- **TASK STATEMENT**
Your task is to transcribe the entries below exactly, from their first line down to the line containing "Avalon, que guardam um segredo letal tão", and to stop there.

- **DATA TO USE**
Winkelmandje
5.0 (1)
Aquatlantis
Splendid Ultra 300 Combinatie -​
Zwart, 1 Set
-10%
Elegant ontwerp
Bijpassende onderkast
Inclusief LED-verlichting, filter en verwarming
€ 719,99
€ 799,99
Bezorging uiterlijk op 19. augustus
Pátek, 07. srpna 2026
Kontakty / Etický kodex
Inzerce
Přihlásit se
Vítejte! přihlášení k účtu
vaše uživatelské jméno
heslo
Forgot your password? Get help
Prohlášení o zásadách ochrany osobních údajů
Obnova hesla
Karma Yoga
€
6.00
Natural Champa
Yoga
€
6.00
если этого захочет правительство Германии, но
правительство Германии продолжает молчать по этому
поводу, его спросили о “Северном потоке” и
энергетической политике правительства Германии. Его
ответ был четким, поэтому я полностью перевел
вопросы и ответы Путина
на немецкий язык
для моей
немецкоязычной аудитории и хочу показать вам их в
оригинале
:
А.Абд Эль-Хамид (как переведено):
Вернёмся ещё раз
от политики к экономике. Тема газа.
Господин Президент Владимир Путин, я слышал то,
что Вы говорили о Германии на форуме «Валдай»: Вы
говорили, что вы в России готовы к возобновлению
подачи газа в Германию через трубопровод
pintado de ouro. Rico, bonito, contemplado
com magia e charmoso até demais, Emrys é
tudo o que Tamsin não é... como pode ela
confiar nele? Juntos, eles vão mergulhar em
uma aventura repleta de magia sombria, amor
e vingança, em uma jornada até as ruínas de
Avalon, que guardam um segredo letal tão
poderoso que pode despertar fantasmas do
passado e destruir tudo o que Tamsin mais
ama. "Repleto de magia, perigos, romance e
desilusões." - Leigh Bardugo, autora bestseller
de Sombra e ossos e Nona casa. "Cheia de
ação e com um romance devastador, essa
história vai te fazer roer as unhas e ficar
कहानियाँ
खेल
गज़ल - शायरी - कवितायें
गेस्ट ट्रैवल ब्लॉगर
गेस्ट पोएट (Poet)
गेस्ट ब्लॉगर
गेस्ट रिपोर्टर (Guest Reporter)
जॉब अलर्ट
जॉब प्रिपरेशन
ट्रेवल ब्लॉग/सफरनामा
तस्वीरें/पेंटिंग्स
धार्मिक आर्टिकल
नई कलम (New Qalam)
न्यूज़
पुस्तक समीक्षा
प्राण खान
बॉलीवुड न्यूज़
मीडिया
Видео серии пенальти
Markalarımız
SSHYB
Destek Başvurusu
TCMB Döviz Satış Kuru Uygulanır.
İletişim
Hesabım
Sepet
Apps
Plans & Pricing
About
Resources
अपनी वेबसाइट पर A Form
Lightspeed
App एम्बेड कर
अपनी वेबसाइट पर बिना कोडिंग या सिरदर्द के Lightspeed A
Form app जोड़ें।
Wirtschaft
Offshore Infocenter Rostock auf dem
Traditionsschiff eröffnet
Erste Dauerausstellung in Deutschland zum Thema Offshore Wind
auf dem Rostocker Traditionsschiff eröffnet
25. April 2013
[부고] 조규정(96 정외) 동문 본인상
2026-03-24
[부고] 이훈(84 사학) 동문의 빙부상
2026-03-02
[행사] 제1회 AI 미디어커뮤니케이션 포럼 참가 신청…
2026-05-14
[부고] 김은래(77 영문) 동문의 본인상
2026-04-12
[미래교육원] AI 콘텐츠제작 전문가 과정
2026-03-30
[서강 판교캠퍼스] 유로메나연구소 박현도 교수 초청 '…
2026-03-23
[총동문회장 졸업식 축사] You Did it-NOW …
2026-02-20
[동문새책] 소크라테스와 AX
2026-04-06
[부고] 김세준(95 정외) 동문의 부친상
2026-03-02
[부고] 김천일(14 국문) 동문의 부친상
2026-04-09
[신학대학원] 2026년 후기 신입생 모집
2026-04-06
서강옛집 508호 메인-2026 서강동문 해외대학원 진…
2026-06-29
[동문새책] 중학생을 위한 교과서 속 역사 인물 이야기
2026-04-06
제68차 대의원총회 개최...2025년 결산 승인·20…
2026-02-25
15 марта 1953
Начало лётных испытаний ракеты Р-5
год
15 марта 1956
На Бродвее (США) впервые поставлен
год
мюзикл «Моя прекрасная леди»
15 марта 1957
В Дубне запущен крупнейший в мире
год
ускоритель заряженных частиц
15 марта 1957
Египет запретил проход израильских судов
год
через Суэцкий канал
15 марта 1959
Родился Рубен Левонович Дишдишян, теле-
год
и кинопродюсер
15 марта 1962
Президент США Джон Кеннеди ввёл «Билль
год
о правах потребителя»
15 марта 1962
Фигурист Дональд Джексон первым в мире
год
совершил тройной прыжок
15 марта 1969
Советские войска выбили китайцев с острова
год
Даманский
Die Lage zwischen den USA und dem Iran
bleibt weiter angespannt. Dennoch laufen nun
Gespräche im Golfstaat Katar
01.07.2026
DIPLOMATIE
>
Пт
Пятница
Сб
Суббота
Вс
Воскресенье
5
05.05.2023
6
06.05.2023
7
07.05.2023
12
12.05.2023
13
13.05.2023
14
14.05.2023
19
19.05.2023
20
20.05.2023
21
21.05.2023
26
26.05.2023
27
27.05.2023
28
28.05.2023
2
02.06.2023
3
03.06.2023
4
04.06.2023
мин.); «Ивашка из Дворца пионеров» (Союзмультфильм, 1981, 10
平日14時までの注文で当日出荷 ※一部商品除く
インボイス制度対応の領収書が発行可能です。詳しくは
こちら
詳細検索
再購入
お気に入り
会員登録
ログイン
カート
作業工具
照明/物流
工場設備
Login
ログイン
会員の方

- **PROBLEM SOLUTION**
Winkelmandje
5.0 (1)
Aquatlantis
Splendid Ultra 300 Combinatie -​
Zwart, 1 Set
-10%
Elegant ontwerp
Bijpassende onderkast
Inclusief LED-verlichting, filter en verwarming
€ 719,99
€ 799,99
Bezorging uiterlijk op 19. augustus
Pátek, 07. srpna 2026
Kontakty / Etický kodex
Inzerce
Přihlásit se
Vítejte! přihlášení k účtu
vaše uživatelské jméno
heslo
Forgot your password? Get help
Prohlášení o zásadách ochrany osobních údajů
Obnova hesla
Karma Yoga
€
6.00
Natural Champa
Yoga
€
6.00
если этого захочет правительство Германии, но
правительство Германии продолжает молчать по этому
поводу, его спросили о “Северном потоке” и
энергетической политике правительства Германии. Его
ответ был четким, поэтому я полностью перевел
вопросы и ответы Путина
на немецкий язык
для моей
немецкоязычной аудитории и хочу показать вам их в
оригинале
:
А.Абд Эль-Хамид (как переведено):
Вернёмся ещё раз
от политики к экономике. Тема газа.
Господин Президент Владимир Путин, я слышал то,
что Вы говорили о Германии на форуме «Валдай»: Вы
говорили, что вы в России готовы к возобновлению
подачи газа в Германию через трубопровод
pintado de ouro. Rico, bonito, contemplado
com magia e charmoso até demais, Emrys é
tudo o que Tamsin não é... como pode ela
confiar nele? Juntos, eles vão mergulhar em
uma aventura repleta de magia sombria, amor
e vingança, em uma jornada até as ruínas de
Avalon, que guardam um segredo letal tão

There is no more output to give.